Dans l'arrêt Powley, la Cour suprême a défini les critères juridiques de base qu'un individu doit remplir en vue d'être considéré comme un « Métis » aux fins de la présentation de revendications de droits ancestraux fondés sur l'article 35 de la Loi constitutionnelle. Les principaux critères – ou « test Powley » sont au nombre de trois; la personne doit :

  1. s'identifier comme membre de la communauté métisse;
  2. faire partie d'une communauté métisse existante;
  3. avoir des liens avec une communauté métisse historique. 

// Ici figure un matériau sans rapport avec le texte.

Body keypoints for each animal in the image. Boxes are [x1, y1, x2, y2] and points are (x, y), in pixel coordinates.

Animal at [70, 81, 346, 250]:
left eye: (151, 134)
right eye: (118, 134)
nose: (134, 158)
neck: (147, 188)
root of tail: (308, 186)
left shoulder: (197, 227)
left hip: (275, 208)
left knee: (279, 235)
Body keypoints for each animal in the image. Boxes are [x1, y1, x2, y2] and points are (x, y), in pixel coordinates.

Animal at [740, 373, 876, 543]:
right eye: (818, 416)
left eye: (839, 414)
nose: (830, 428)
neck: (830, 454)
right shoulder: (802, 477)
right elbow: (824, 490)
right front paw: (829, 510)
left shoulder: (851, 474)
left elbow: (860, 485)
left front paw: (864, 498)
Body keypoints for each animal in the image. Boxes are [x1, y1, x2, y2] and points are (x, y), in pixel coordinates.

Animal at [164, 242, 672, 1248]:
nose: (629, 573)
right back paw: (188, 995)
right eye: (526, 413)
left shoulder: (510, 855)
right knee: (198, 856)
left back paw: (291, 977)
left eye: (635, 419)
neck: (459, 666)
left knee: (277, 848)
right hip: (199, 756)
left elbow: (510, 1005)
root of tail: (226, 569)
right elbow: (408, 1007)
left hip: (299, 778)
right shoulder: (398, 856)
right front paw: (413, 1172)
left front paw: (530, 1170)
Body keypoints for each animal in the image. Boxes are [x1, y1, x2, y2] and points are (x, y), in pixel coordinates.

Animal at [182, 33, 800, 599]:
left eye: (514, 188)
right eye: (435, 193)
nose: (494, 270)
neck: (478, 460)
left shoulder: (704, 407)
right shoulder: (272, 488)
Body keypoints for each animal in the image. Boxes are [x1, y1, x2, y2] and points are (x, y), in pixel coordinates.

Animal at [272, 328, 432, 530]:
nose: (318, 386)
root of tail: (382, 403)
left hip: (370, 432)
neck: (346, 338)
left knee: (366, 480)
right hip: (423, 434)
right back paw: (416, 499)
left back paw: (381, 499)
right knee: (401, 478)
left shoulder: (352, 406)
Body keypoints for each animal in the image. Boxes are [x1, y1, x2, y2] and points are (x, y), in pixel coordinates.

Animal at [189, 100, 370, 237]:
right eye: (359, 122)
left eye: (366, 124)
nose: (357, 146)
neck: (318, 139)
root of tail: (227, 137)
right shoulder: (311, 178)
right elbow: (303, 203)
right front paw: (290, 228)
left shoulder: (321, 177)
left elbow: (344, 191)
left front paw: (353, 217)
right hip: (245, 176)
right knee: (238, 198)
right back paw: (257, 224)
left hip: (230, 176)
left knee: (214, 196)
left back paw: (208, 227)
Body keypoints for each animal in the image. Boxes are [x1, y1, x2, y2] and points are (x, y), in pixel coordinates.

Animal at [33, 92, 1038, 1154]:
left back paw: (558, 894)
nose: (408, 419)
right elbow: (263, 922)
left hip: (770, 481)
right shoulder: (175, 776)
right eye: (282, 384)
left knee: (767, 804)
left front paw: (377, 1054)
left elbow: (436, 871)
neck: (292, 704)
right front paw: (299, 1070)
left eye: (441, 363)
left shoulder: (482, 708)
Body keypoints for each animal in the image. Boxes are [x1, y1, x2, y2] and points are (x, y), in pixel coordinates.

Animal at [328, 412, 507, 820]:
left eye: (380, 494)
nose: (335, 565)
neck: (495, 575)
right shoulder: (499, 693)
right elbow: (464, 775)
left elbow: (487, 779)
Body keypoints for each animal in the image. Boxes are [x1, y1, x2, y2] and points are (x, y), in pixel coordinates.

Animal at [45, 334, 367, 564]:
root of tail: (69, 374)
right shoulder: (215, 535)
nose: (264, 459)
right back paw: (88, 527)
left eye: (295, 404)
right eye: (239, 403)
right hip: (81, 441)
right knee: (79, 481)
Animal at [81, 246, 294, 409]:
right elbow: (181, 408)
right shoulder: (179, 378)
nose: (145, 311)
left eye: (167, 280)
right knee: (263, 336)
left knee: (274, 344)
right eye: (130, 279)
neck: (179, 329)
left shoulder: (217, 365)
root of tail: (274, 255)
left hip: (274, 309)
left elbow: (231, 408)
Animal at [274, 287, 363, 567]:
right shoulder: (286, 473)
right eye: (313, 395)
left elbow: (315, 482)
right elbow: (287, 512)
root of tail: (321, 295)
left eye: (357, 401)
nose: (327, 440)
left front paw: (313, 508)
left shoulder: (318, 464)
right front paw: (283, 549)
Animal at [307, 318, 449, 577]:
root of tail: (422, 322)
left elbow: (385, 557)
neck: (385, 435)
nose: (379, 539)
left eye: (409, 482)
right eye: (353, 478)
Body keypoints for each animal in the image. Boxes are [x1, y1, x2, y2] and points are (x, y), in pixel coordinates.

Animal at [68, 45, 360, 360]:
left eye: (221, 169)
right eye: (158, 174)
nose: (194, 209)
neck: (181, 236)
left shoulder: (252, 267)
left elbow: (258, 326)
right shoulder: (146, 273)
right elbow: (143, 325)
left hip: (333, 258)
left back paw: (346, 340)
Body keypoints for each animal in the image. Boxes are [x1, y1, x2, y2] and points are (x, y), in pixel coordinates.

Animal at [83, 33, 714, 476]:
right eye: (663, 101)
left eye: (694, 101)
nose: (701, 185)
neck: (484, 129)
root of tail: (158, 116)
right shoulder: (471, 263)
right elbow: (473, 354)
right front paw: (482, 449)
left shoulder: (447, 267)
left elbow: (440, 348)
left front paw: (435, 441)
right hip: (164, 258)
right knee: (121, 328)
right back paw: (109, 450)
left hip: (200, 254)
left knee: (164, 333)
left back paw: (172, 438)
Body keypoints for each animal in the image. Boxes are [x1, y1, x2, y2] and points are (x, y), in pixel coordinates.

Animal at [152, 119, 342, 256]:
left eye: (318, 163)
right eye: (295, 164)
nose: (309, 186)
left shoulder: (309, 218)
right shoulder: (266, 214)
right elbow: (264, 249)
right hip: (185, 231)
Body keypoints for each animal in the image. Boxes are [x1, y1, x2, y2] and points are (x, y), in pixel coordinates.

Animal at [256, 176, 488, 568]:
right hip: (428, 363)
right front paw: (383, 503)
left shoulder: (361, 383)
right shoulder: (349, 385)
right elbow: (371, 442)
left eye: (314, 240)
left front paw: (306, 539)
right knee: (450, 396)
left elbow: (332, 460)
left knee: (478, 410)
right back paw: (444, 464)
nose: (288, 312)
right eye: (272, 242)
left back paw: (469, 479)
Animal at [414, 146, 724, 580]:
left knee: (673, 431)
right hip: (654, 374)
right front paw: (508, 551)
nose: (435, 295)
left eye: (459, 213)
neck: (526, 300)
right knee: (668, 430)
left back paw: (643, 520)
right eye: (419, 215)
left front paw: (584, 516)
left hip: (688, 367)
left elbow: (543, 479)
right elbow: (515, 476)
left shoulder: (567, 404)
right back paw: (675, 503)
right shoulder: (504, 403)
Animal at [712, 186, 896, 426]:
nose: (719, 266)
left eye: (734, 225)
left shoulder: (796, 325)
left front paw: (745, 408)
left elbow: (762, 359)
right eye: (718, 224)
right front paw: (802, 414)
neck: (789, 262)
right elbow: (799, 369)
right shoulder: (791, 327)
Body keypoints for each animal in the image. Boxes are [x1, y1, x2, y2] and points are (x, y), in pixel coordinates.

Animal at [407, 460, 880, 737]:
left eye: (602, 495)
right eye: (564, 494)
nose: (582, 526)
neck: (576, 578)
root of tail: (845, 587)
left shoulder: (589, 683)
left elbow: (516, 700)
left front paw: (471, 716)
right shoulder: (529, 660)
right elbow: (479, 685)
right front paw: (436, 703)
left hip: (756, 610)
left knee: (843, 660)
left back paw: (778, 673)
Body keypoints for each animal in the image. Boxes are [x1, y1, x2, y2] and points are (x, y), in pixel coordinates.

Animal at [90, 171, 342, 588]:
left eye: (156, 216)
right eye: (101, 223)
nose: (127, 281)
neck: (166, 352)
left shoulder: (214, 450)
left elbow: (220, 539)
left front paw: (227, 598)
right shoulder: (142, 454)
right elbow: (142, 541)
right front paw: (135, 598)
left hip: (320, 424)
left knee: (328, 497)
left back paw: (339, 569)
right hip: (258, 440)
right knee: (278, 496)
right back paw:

Concernant le troisième critère, pour qu'une collectivité puisse être considérée comme une « communauté historique titulaire de droits », il doit être prouvé qu'un certain nombre de personnes ayant une ascendance mixte indienne et européenne ou inuit et européenne :

  1. formaient un groupe ayant une identité collective distinctive;
  2. vivaient ensemble dans la même région;
  3. partageaient un mode de vie commun. 

Dans Powley, la Cour suprême du Canada a exposé le terme Métis dans s. 35 ne couvre pas tous les individus avec l'héritage indien et européen mélangé.  Plutôt il fait allusion aux gens distinctifs qui, en plus de leur ascendance mélangée, ont développé leurs propres clients et identité de groupe reconnaissable séparée de leur indien ou Inuit et forbearers européen.  Les communautés Métis réclamant des droits Aborigènes doivent avoir émergé dans une région avant la Couronne effectuant le contrôle sur une région non-colonisée.